Schlussendlich besteht hier die Möglichkeit, über die Logenarbeit hinaus tiefe Freundschaften zu knüpfen und zu pflegen.


Unter dem „Hinaufziehen zum Licht“ verstehe ich die rituelle Arbeit. Das darf man sich als einen feierlich kontemplativen Vorgang vorstellen. Er soll uns für die vielfältigen Aufgaben unseres Lebens stärken. Wir verlassen dazu die Alltagswelt und treten ein in eine rituelle Zeit und einen rituellen Raum. Dabei erlebt der Freimaurer die Schöpfung eines symbolischen Kosmos mit einer geistig-sittlichen Ordnung und ewigen Gesetzmäßigkeiten.

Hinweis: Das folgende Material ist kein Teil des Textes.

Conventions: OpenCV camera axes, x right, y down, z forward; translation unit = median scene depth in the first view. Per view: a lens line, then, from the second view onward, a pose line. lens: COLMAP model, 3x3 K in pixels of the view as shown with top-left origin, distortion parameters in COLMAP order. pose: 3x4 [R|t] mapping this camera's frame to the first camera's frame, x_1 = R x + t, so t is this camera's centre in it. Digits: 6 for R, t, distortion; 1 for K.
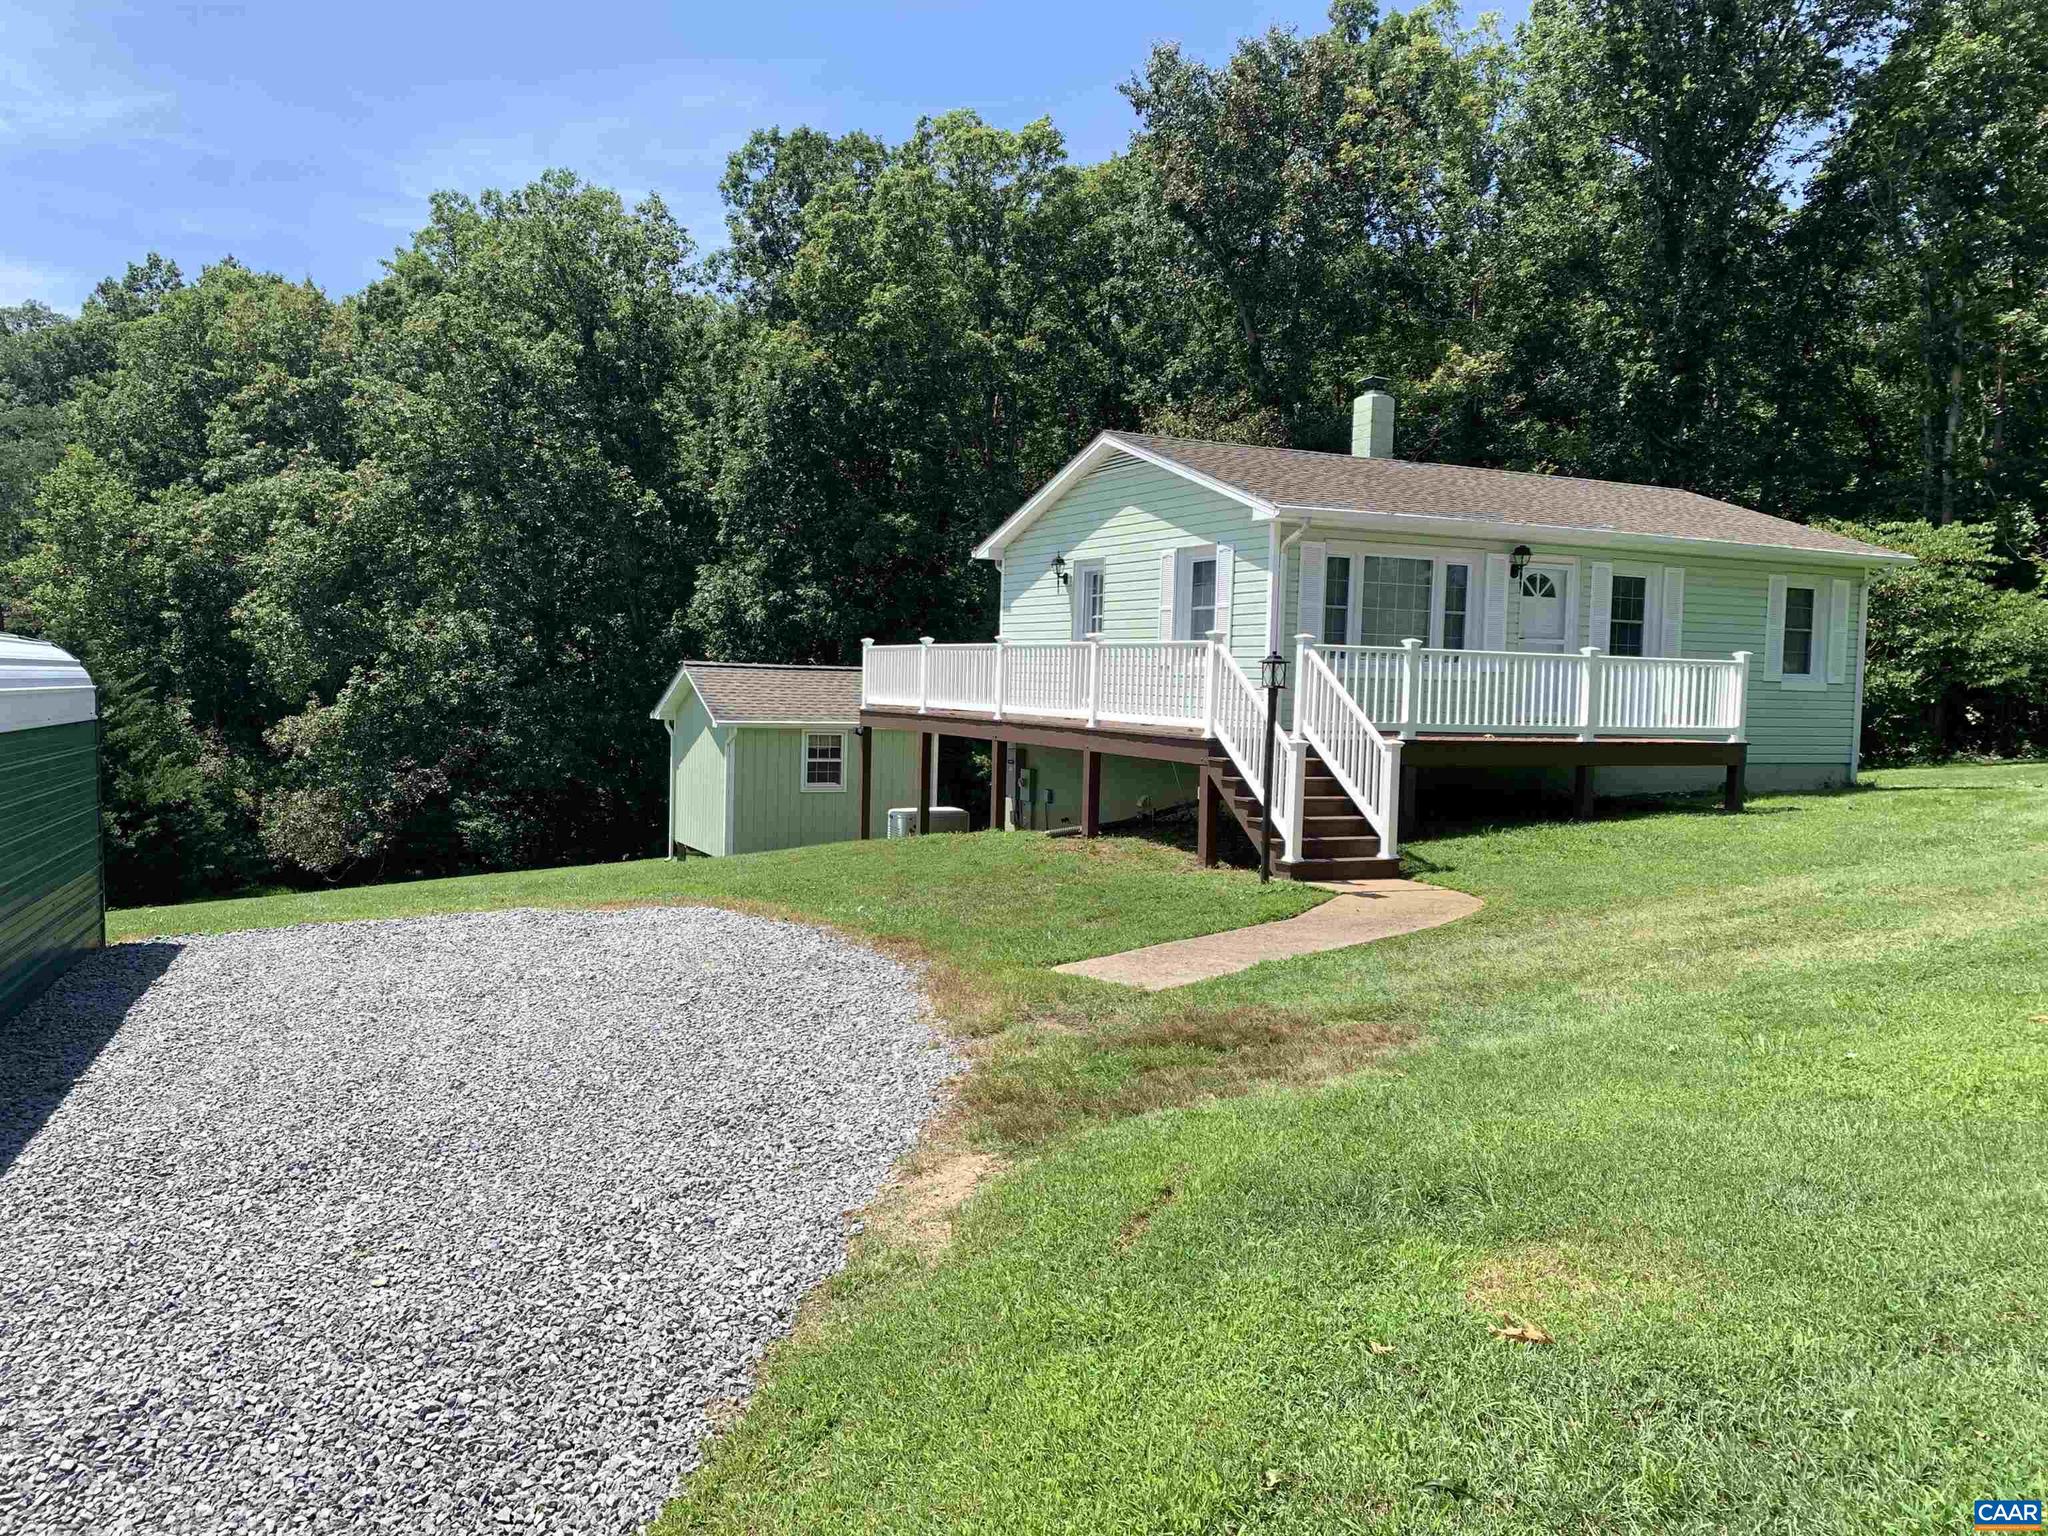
lens RADIAL K [[1578.9, 0, 1013.4], [0, 1578.9, 771.2], [0, 0, 1]] dist [0.091236, -0.112963]
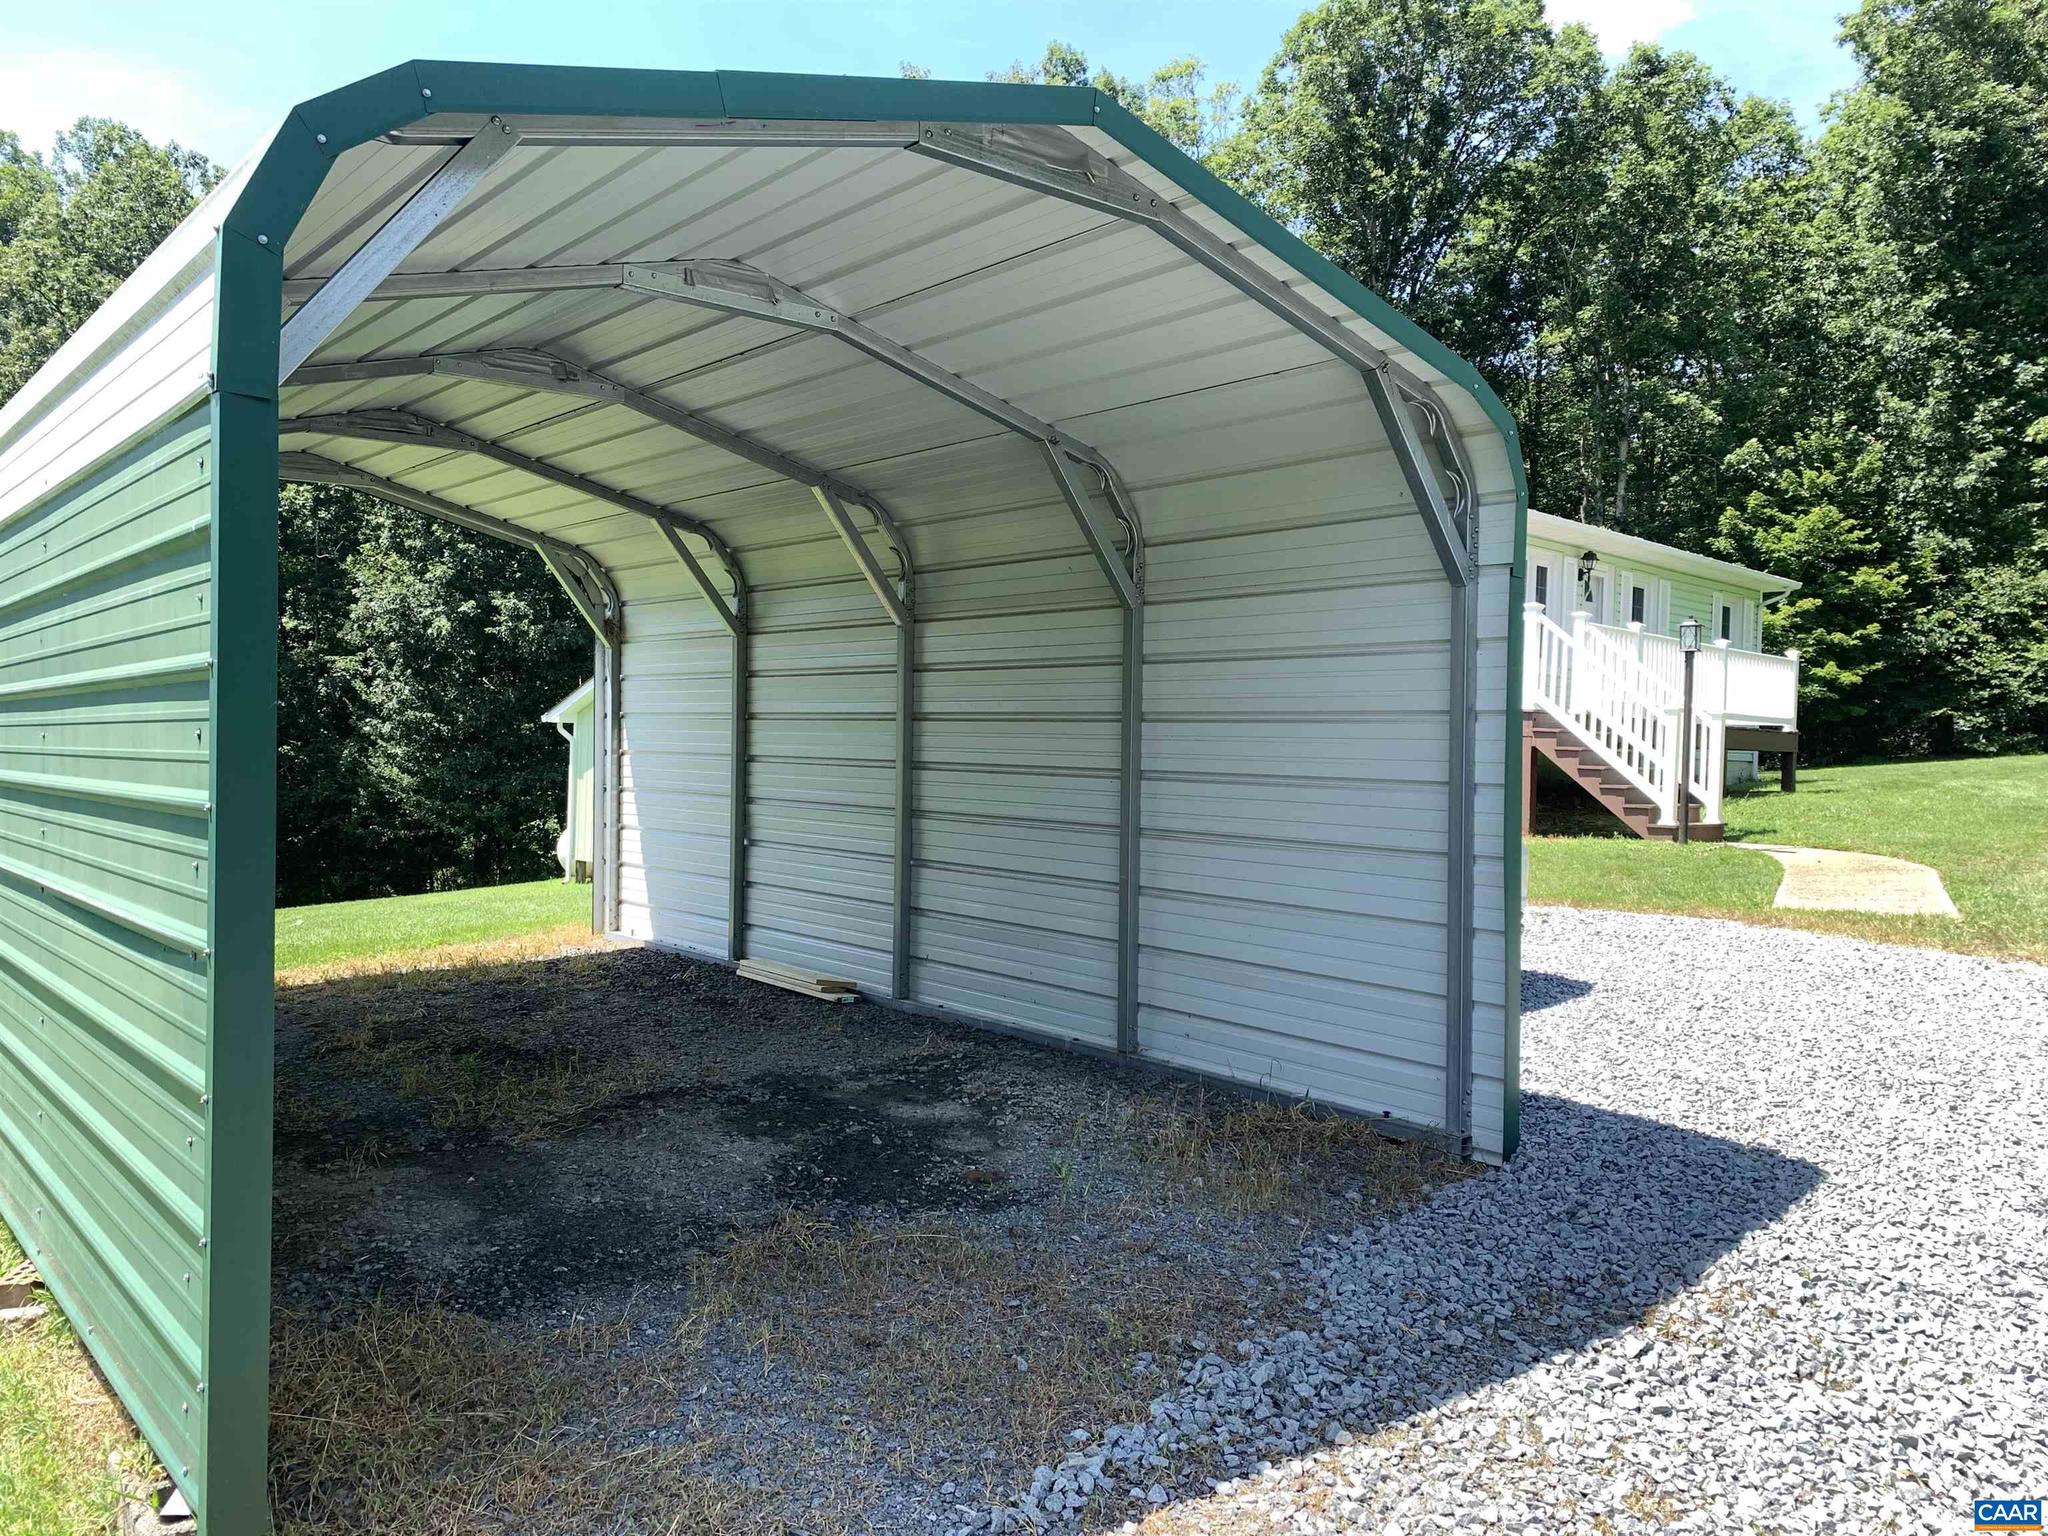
lens RADIAL K [[1578.9, 0, 1013.4], [0, 1578.9, 771.2], [0, 0, 1]] dist [0.091236, -0.112963]
pose [[0.948535, 0.002832, 0.316659, -0.260939], [0.007107, 0.999518, -0.030229, 0.024006], [-0.316592, 0.030924, 0.948058, 0.074769]]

Wir hören dabei Wechselreden und einen kleinen Vortrag, die Zeichnung. Dabei verinnerlichen wir die ethischen Prinzipien unseres Bundes und die Kardinaltugenden Freiheit, Gleichheit, Brüderlichkeit. Des Weiteren sehen wir Symbole und symbolhafte Handlungen, welche die Gemütskräfte anregen und uns zu innerer Ruhe führen, zu einem geistigen Höhepunkt.

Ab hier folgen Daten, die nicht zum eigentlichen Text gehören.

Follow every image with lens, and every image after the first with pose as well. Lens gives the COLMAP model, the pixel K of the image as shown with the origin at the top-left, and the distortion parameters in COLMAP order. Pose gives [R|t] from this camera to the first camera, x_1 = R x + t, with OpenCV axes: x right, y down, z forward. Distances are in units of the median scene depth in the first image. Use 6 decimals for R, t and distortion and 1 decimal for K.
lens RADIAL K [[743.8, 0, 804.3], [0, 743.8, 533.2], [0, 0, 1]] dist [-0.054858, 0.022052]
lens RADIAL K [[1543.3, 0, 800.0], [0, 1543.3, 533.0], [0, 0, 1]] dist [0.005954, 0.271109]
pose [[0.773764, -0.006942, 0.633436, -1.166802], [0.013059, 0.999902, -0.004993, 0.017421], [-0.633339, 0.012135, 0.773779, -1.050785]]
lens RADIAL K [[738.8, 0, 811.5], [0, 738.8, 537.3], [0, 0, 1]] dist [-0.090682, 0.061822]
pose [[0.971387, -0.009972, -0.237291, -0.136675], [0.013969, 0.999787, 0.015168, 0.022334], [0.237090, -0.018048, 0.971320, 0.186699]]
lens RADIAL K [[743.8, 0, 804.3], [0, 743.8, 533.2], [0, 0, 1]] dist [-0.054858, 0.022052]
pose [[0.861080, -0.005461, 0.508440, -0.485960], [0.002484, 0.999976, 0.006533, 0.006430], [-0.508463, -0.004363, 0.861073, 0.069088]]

Das Geschehen erlebt jeder ganz persönlich, da die Teilnehmer unterschiedliche Mentalitäten mitbringen und sich verschiedenartig in das Ritual einbringen müssen. Es gibt aber gemeinsame „Wegmarken" des Empfindens. Diese kann man etwa so beschreiben:

  1. Innere Ruhe
  2. Ausgeglichenheit
  3. Öffnen zur Selbsterkenntnis

Unser Bruder Alfried Lehner drückt es so aus: „Die harmonisierende Wirkung rituellen Tuns auf die Psyche erklärt wohl, dass Rituale auch heute noch gepflegt werden, und dass sich die Freimaurerei in dieser Form entwickeln konnte, obgleich unser ›aufgeklärter‹ Geist sich einer entmythisierten und entgötterten Welt gegenübersieht.“

Abschließend kann man sagen, dass man sich zum Verstehen des Rituellen den Bereichen Geschichte, Philosophie, Mythologie und auch Psychologie öffnen muss. Dies übt auf mich einen großen Reiz aus.